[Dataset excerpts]
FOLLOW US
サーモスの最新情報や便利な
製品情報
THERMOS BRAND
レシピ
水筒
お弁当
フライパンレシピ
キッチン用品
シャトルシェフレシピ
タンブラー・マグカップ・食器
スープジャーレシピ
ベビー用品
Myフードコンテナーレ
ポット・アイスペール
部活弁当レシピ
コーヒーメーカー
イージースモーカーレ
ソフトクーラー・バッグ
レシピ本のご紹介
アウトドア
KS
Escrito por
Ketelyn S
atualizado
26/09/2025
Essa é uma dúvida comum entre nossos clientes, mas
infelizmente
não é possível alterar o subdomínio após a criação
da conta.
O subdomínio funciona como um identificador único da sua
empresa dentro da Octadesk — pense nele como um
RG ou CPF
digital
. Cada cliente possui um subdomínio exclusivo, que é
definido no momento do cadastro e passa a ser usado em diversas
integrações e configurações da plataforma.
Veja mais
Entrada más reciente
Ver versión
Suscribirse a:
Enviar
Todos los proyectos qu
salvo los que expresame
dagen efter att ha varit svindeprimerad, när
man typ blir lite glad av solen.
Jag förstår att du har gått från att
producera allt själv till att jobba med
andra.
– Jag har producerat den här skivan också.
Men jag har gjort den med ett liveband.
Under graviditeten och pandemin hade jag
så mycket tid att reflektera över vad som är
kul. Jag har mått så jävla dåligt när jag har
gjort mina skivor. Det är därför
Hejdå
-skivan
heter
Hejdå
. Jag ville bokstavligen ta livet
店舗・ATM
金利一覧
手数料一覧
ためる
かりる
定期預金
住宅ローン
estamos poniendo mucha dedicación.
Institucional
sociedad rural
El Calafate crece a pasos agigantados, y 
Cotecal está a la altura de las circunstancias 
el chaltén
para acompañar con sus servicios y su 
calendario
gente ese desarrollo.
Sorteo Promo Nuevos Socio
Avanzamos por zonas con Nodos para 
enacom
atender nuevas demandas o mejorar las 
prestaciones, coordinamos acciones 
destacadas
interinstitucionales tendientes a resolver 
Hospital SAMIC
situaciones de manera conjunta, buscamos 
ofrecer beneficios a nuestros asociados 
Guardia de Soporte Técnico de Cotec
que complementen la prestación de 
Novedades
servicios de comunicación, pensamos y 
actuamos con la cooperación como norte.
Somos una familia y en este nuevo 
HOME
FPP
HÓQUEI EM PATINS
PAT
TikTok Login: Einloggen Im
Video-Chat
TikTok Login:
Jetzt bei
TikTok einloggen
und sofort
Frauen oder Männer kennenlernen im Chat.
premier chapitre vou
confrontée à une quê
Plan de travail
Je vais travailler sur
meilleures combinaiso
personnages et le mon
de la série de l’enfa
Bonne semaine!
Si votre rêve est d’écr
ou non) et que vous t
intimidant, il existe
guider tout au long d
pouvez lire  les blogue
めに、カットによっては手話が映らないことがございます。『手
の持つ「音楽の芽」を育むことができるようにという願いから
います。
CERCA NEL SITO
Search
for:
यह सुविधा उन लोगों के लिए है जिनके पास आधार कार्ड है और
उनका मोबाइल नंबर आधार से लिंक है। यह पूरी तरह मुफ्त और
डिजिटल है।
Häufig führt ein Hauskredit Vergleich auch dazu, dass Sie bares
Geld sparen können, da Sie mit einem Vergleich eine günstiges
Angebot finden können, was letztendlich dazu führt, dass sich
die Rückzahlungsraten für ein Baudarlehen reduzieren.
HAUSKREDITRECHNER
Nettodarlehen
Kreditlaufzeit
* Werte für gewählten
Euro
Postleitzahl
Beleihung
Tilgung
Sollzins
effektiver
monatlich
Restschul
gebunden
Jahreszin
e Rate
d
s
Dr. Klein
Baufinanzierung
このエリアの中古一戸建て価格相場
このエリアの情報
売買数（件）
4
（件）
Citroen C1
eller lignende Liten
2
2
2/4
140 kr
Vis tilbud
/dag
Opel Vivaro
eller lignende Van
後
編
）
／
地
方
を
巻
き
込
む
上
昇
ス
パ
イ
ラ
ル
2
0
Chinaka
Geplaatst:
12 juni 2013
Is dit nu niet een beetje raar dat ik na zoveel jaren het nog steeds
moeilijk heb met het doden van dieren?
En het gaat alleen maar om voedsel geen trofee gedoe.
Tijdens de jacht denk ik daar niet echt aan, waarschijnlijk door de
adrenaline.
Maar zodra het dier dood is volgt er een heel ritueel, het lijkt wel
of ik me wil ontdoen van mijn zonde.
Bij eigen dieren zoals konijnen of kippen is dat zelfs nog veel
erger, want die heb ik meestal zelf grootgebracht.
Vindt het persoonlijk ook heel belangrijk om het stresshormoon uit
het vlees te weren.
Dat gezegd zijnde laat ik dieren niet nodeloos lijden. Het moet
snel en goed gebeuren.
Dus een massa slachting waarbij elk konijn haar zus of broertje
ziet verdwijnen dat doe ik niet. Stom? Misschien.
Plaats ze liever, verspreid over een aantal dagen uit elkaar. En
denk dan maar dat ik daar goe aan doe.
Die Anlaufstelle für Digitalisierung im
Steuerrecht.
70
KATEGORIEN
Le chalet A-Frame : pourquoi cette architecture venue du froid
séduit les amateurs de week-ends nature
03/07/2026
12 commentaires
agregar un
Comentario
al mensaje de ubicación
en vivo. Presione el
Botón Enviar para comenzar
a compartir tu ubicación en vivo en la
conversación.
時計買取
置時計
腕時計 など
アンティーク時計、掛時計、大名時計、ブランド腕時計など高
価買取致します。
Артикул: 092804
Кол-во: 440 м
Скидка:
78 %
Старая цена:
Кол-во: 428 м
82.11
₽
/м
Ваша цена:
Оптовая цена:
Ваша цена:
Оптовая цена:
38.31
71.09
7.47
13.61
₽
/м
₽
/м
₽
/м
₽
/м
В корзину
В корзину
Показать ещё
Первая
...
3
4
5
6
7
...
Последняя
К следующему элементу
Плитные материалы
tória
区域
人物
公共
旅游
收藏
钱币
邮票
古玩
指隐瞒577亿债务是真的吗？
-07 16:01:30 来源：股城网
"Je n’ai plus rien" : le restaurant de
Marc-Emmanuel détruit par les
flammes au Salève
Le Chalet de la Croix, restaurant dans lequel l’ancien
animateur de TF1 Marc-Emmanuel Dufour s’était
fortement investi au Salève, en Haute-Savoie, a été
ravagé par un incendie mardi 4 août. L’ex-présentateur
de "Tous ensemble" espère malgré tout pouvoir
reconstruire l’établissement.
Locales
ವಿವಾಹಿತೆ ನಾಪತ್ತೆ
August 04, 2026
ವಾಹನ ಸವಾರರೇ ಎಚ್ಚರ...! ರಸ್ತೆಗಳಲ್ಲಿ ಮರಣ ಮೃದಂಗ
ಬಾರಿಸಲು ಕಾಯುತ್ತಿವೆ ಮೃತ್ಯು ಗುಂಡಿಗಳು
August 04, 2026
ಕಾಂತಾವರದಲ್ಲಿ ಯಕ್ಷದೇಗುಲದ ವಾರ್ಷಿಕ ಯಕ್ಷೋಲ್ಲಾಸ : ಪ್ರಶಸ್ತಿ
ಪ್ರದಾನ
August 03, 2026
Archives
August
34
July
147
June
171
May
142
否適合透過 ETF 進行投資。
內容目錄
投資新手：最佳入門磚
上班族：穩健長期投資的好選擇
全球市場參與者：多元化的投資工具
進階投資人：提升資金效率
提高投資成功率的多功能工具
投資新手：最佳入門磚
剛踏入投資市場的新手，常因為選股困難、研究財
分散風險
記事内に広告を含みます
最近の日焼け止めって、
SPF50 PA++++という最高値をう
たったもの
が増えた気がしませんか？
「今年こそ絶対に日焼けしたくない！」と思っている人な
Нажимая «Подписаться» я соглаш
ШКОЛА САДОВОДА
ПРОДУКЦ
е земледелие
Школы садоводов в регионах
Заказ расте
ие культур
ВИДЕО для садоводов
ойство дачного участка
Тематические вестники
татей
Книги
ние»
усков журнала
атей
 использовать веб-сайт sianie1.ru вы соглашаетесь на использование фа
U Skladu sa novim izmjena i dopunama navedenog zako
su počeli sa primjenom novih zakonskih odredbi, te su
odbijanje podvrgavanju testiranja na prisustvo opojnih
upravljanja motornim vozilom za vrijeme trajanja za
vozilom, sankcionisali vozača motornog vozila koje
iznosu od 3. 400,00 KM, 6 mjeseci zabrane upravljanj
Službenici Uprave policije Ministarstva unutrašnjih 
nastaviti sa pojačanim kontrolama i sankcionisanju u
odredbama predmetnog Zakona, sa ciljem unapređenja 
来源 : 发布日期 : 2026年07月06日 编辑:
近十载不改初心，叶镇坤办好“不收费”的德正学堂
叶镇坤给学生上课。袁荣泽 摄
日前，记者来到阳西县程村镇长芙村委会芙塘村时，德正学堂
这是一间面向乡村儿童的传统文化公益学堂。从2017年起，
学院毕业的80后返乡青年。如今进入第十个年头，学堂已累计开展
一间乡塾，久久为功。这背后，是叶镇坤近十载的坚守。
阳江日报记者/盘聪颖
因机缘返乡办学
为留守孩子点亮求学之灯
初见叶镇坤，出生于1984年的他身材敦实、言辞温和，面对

■ **Your assignment**
Reproduce the entries line for line, from the very first line through the line that contains "sociedad rural", including that line.

■ **Your solution**
FOLLOW US
サーモスの最新情報や便利な
製品情報
THERMOS BRAND
レシピ
水筒
お弁当
フライパンレシピ
キッチン用品
シャトルシェフレシピ
タンブラー・マグカップ・食器
スープジャーレシピ
ベビー用品
Myフードコンテナーレ
ポット・アイスペール
部活弁当レシピ
コーヒーメーカー
イージースモーカーレ
ソフトクーラー・バッグ
レシピ本のご紹介
アウトドア
KS
Escrito por
Ketelyn S
atualizado
26/09/2025
Essa é uma dúvida comum entre nossos clientes, mas
infelizmente
não é possível alterar o subdomínio após a criação
da conta.
O subdomínio funciona como um identificador único da sua
empresa dentro da Octadesk — pense nele como um
RG ou CPF
digital
. Cada cliente possui um subdomínio exclusivo, que é
definido no momento do cadastro e passa a ser usado em diversas
integrações e configurações da plataforma.
Veja mais
Entrada más reciente
Ver versión
Suscribirse a:
Enviar
Todos los proyectos qu
salvo los que expresame
dagen efter att ha varit svindeprimerad, när
man typ blir lite glad av solen.
Jag förstår att du har gått från att
producera allt själv till att jobba med
andra.
– Jag har producerat den här skivan också.
Men jag har gjort den med ett liveband.
Under graviditeten och pandemin hade jag
så mycket tid att reflektera över vad som är
kul. Jag har mått så jävla dåligt när jag har
gjort mina skivor. Det är därför
Hejdå
-skivan
heter
Hejdå
. Jag ville bokstavligen ta livet
店舗・ATM
金利一覧
手数料一覧
ためる
かりる
定期預金
住宅ローン
estamos poniendo mucha dedicación.
Institucional
sociedad rural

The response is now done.